The State Committee of Ukraine for regulatory policy and entrepreneurship has approved the idea by the Ministry of Social Policy on adoption of additional taxes on Ukraine’s transactions with companies located in offshore zones. Apart from the 12%-contribution to the Pension Fund, the latest edition of the draft law provides paying additional 5% of income as dividends, interest and royalty to non-residents. However, experts really doubt one may count on any real financial effects to the budget as a result of it.
In November 2011 deputy prime-minister Sergei Tigipko proposed additional taxes for business entities engaged in relations with non-residential companies in offshore zones and in favor of non-residents. In May 2012 the very first draft version of the law was presented which contained an additional closure on collection of 5% of income as dividends, interest and royalty in favor of non-residential companies in the offshore zone. Additional funds to be received by the budget (approximately 3 billion UAH) will be then spent to cover the Pension Fund’s deficit.

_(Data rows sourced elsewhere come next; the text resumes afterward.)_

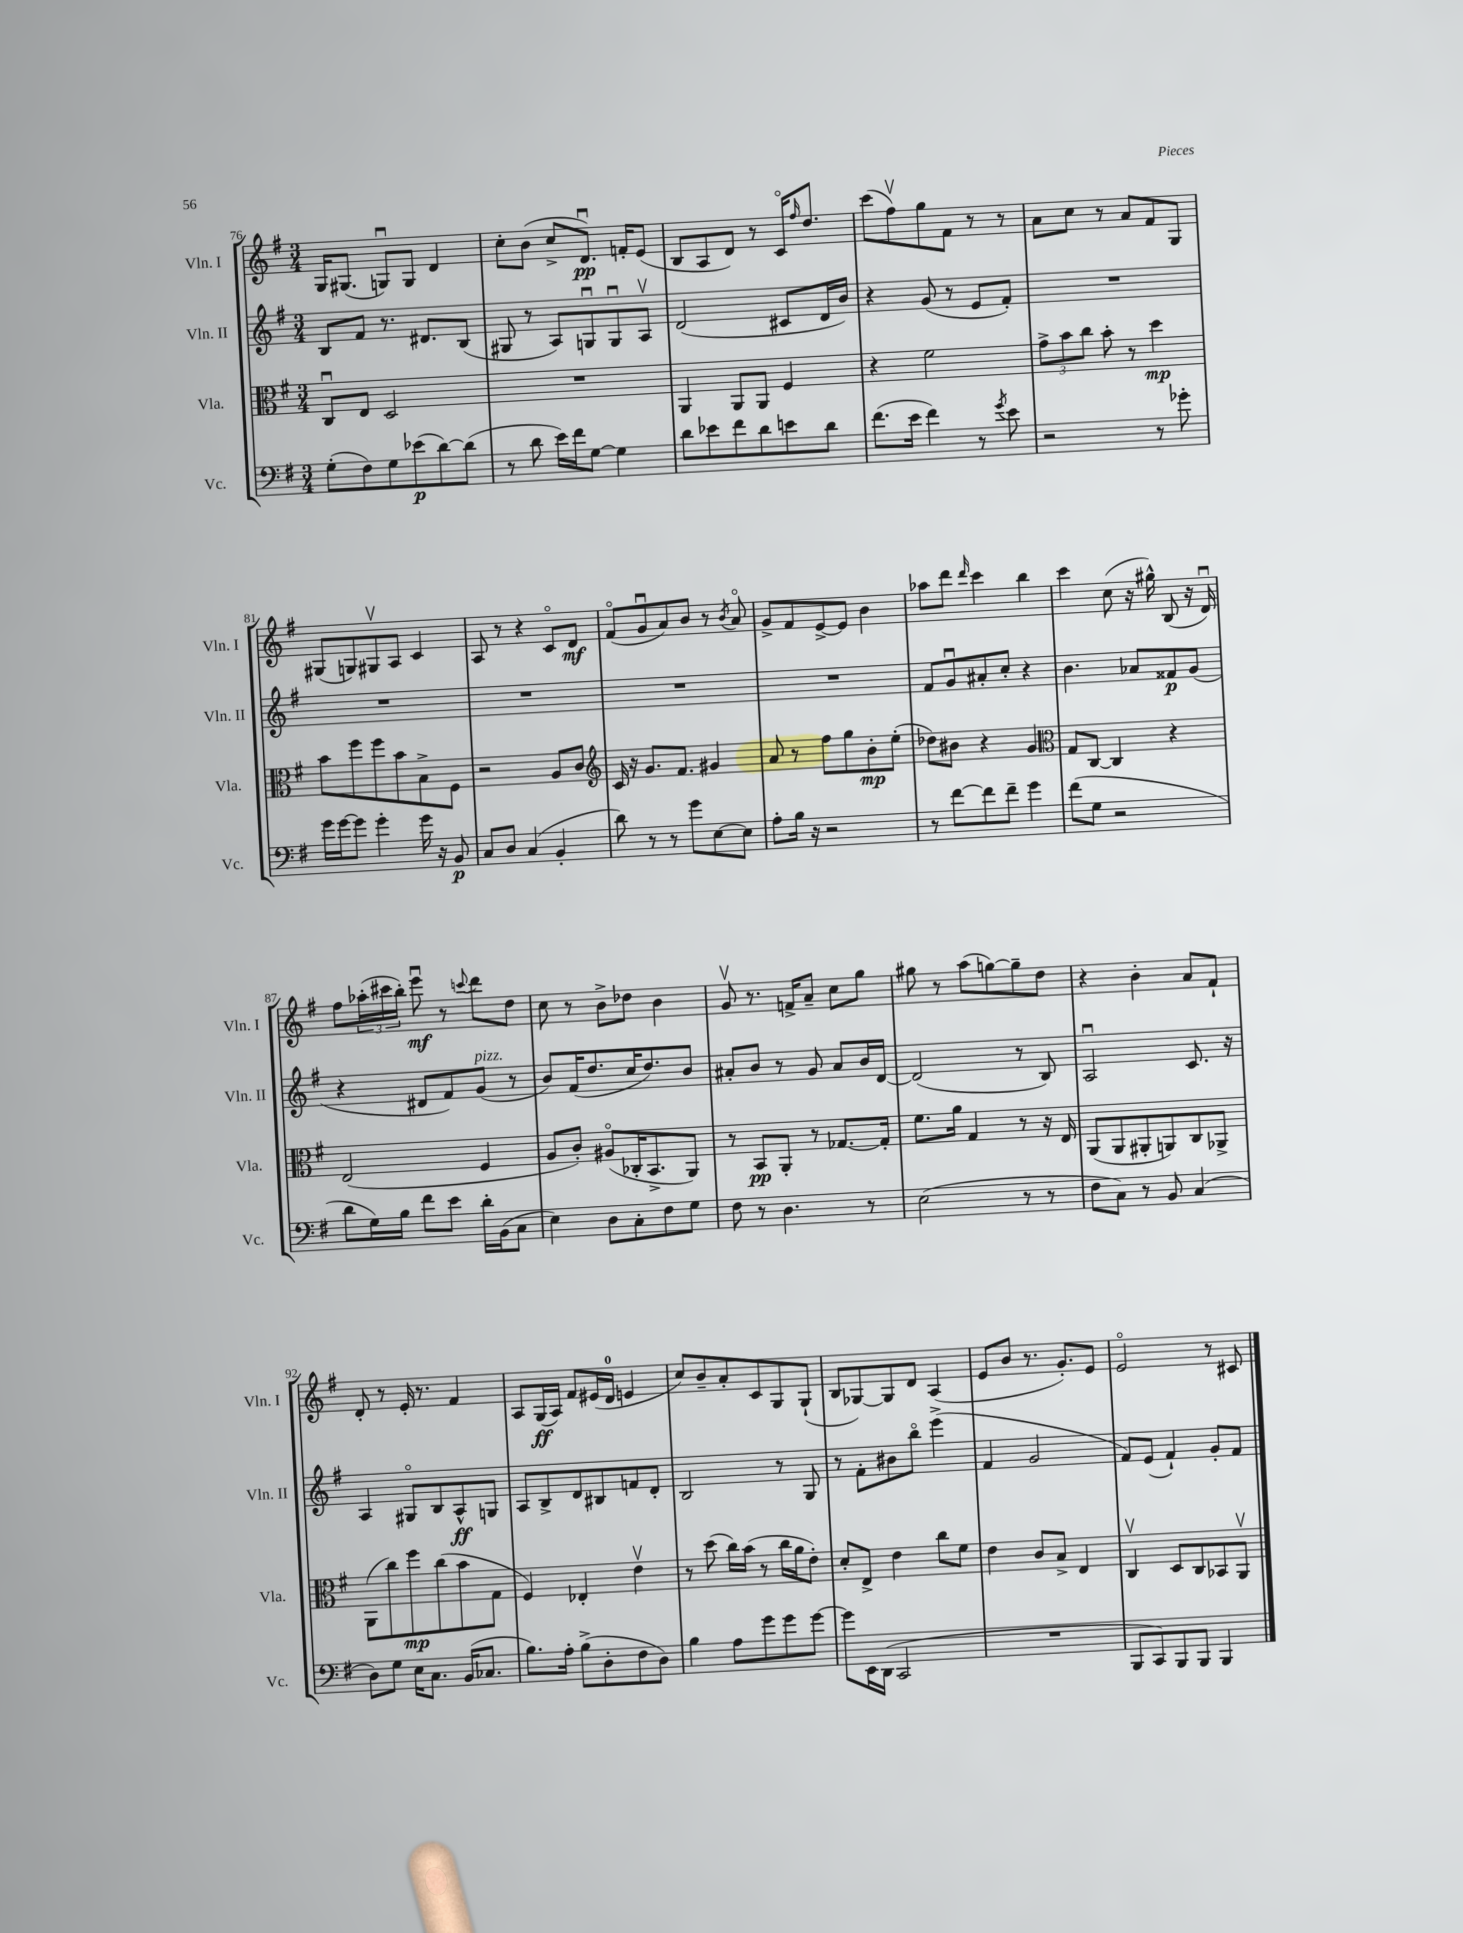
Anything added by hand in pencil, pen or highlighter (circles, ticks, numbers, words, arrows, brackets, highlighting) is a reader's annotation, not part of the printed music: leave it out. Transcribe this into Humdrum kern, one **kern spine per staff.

**kern	**kern	**kern	**kern
*staff4	*staff3	*staff2	*staff1
*clefF4	*clefC3	*clefG2	*clefG2
*k[f#]	*k[f#]	*k[f#]	*k[f#]
*M3/4	*M3/4	*M3/4	*M3/4
(8G'	8Cu	8B	16G
.	.	.	(8.G#
8F#)	8E	8f#	.
8G	2D	8.r	8Gu)
(8e-	.	.	8G
.	.	8.d#	.
[8d)	.	.	4d
(8d]	.	(8B	.
=	=	=	=
8r	2.r	8G#	8cc'
8d	.	8r	(8b
16e)	.	8A)	8cc^
16f#	.	.	.
[8G	.	8Gu	8.du)
4G]	.	8Gu	.
.	.	.	16f'
.	.	8Av	(8e
=	=	=	=
8d	4AA	(2d	8B
8e-	.	.	8A
8f#	8AA	.	8d)
8d	8AA	.	8r
8e	4F#	8c#	16co
.	.	.	16qqff#
.	.	.	8.dd
8d	.	16d	.
.	.	16b)	.
=	=	=	=
(8.f#	4r	4r	(8ccc
.	.	.	8ff#v)
16e	.	.	.
4f#)	2f#	(8g	8gg
.	.	8r	8f#
8r	.	8e	8r
8qg	.	.	.
8e	.	8f#')	8r
=	=	=	=
2r	12g^	2.r	8a
.	12b	.	.
.	.	.	8cc
.	12cc	.	.
.	8b'	.	8r
.	8r	.	8a
8r	4dd	.	8f#
8g-'	.	.	8G
=	=	=	=
16g	8b	2.r	(8G#
[16g	.	.	.
8g]	8ff#	.	8G)
4g'	8ff#	.	8G#v
.	8b	.	8A
16g	8B^	.	4c
16r	.	.	.
8BB	8F#	.	.
=	=	=	=
8C	2r	2.r	8A
8D	.	.	8r
(4C	.	.	4r
4BB'	8A	.	8co
.	8c	.	8d
=	=	=	=
*	*clefG2	*	*
8d)	16c	2.r	(8f#o
.	16r	.	.
8r	8.g	.	8gu
8r	.	.	8a)
.	8.f#	.	.
8g	.	.	8b
[8E	4g#	.	8r
.	.	.	8qb
8E]	.	.	8ao
=	=	=	=
8A'	8a	2.r	8g^
16B	8r	.	8f#
16r	.	.	.
2r	8ff#	.	[8e^
.	8gg	.	8e]
.	8b'	.	4b
.	(8ee'	.	.
=	=	=	=
8r	8dd-)	8f#	8aa-
[8f#	8b#	8gu	8ddd
.	.	.	16qqddd
8f#]	4r	8a#'	4ccc
8f#~	.	8cc'	.
4g	4g	4r	4bb
=	=	=	=
*	*clefC3	*	*
(8f#	8G	4.b	4ccc
8G	[8C	.	.
2r	4C]	.	(8cc
.	.	8a-	16r
.	.	.	16gg#^^)
.	4r	8f##	(8B
.	.	(8g	16r
.	.	.	16du)
=	=	=	=
8d	(2E	4r	8ff#
16G)	.	.	(24aa-'
.	.	.	24ccc#
16B	.	.	.
.	.	.	24bb')
8f#	.	8d#	8eeeu
8e	.	8f#)	8r
.	.	.	8qqccc
16d'	4F#	(8g	8ddd
(16BB	.	.	.
8C	.	8r	8dd
=	=	=	=
4E)	8A	8b)	8cc
.	8c')	(16f#	8r
.	.	8.dd	.
8D	(8A#o	.	8b^
8C'	16C-'	16cc	8dd-
.	8.BB^	8.dd)	.
8F#	.	.	4b
8G	8AA)	8b	.
=	=	=	=
8F#	8r	8a#'	8gv
8r	8BB	8b	8.r
4.D	8AA'	8r	.
.	.	.	16f^
.	8r	8g	8a~
.	[8.G-	8a#	8cc
8r	.	16b	8gg
.	16G-']	[16d	.
=	=	=	=
(2E	8.f#	(2d]	8gg#
.	.	.	8r
.	16a	.	.
.	4G	.	(8aa
.	.	.	[8gg)
8r	8r	8r	8gg~]
8r	16r	8B)	8dd
.	16E	.	.
=	=	=	=
8F#	(8AA	2Au	4r
8C)	8AA	.	.
8r	8AA#'	.	4b'
8BB	8AA)	.	.
(4C	8C	8.c	8a
.	8AA-^	.	8f#`
.	.	16r	.
=	=	=	=
8D)	(8AA	4A	8d'
8G	8cc)	.	8r
16E	8ff#	8G#o	16e'
8.C	.	.	8.r
.	(8cc	8B	.
(16BB	8b	8A^^	4f#
8.C-	.	.	.
.	8G	8G	.
=	=	=	=
8.B)	4F#)	8A	8A
.	.	8B^	(16G
16A'	.	.	16A)
(8B^	4E-'	8d	8f#
8D'	.	8B#	(16e#
.	.	.	16d
8F#	4ev	8f	4e
8D)	.	8d'	.
=	=	=	=
4B	8r	2B	8cc)
.	(8dd	.	8b~
8A	16cc)	.	8a'
.	(16b	.	.
8g	8r	.	8c
8g	16cc	8r	8G
.	16a	.	.
[8g	8e')	8G	(8G`
=	=	=	=
8g]	8d'	8r	8B
16EE	8E^	8f#'	[8G-)
(16DD	.	.	.
2CC	4e	8b#	8G-]
.	.	8bbo	8d
.	8cc	(4eee^	(4A
.	8f#	.	.
=	=	=	=
2.r	4e	4f#	8e
.	.	.	8b
.	8c	2g	8.r
.	8B^	.	.
.	.	.	8.g')
.	4E	.	.
.	.	.	8e
=	=	=	=
8BBB	4Cv	8f#)	2eo
8CC)	.	(8e	.
8BBB	8D	4f#`)	.
8BBB	8C	.	.
4BBB	8BB-	8g'	8r
.	8AAv	8f#	8c#
==	==	==	==
*-	*-	*-	*-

According to Tax Code, dividends are today taxed by the 15% repatriation tax. If a double taxation treaty is in place, then tax rates are defined by mutual obligations of participating counties. For example, a 0% rate is today applied in respect to Cyprus.
The State Committee of Ukraine for regulatory policy and entrepreneurship also agreed with a broader list of offshore zones for the new tax administration regime: there are now 71 countries instead of previous 36. Among those are Panama, the Dominical Republic, United Arabian Emirates and Malta.